7. Implications and Future Directions¶
- Field impact
- Provides concrete evidence that early joint multimodal training can achieve language/vision parity while adding strong audio and audio‑visual abilities (Section 6; Table 16). This challenges the community view that multimodal integration inevitably dilutes core language skills.
-
Establishes a practical recipe for real‑time, low‑latency speech interaction in a unified model (Tables 1–2), likely to become the new baseline for voice assistants.
-
Practical applications
- Real-time multilingual assistants with speech understanding up to 40 minutes and interactive synthesis at sub‑second first packet (Abstract; Sections 2.5, 5.2).
- Meeting transcription, voice chat, and live translation across 19/10 input/output languages (Table 3).

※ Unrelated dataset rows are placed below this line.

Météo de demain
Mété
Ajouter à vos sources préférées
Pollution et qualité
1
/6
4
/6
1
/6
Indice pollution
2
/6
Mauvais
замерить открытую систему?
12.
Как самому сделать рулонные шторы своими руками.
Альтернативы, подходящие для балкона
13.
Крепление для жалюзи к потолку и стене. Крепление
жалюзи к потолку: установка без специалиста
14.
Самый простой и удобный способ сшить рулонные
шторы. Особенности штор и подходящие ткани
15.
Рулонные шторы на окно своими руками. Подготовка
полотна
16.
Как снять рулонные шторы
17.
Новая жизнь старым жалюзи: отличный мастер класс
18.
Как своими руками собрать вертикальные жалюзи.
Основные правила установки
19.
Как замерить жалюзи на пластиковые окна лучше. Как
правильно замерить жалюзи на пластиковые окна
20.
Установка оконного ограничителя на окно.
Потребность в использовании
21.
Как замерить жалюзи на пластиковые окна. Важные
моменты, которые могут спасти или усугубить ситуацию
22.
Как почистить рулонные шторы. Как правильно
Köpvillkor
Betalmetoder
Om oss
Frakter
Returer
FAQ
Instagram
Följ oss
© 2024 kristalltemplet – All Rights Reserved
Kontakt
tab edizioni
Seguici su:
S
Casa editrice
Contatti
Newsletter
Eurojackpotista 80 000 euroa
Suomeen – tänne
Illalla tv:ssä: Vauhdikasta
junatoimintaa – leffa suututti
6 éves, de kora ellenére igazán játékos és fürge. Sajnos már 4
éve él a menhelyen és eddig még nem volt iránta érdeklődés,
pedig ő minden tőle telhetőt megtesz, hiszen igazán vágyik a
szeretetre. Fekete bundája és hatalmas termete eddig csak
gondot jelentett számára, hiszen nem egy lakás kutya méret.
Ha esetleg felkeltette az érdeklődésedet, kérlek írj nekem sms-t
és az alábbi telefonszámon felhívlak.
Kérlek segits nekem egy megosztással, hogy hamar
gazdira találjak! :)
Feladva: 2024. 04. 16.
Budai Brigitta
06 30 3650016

- Audio‑visual agents for video understanding, surveillance triage, or media QA, supported by gains on WorldSense and DailyOmni/VideoHolmes (Tables 11–12).
-
Research tooling: an open audio captioner to generate labels and enable benchmarking of audio‑centric tasks (Section 4.3; Appendix 9.2). Models are released under Apache‑2.0 (Abstract).
-
Research directions
- Architecture: Improve long‑video handling via stronger positional extrapolation and longer contexts; explore routing between thinking vs. perception modes to avoid hallucinations on ASR/Music (Section 5.1.3; Appendix 9.1).
- Audio: Extend to multi‑speaker ASR, diarization, and more languages; explore higher‑rate or adaptive codecs if ultra‑fine prosody matters.
- Vision: Enhance video OCR and temporal grounding; integrate proactive audiovisual learning (Conclusion).
- Agentic workflows: Tighter coupling with function calling and retrieval, leveraging the decoupled Thinker–Talker to enforce safety and control (Section 2.1; Conclusion).
Key quantitative highlights to remember: - First packet latency: 234 ms (audio), 547 ms (video) at single concurrency (Table 1). - VoiceBench Overall: 89.5 (Omni‑Thinking), nearly tied with Gemini‑2.5‑Pro 89.6 (Table 7). - Librispeech WER: 1.22/2.48 (Omni‑Instruct), better than GPT‑4o‑Transcribe 1.39/3.75 (Table 6). - WorldSense: 54.0 (Omni‑Instruct) vs 50.9 (Gemini‑2.5‑Flash) and 47.1 prior open‑source SOTA (Table 11). - Non‑degradation: MMLU 81.69 (Omni‑Base) vs 81.24 (Text‑only); MMMUval 59.33 (Omni‑Base) vs 57.22 (Vision‑only) (Table 16).
In sum, Qwen3‑Omni is a compelling demonstration that a unified multimodal model can retain single‑modality strength while unlocking low‑latency, real‑time speech and cross‑modal reasoning—backed by broad empirical evidence and a clear systems design that balances accuracy, latency, and concurrency.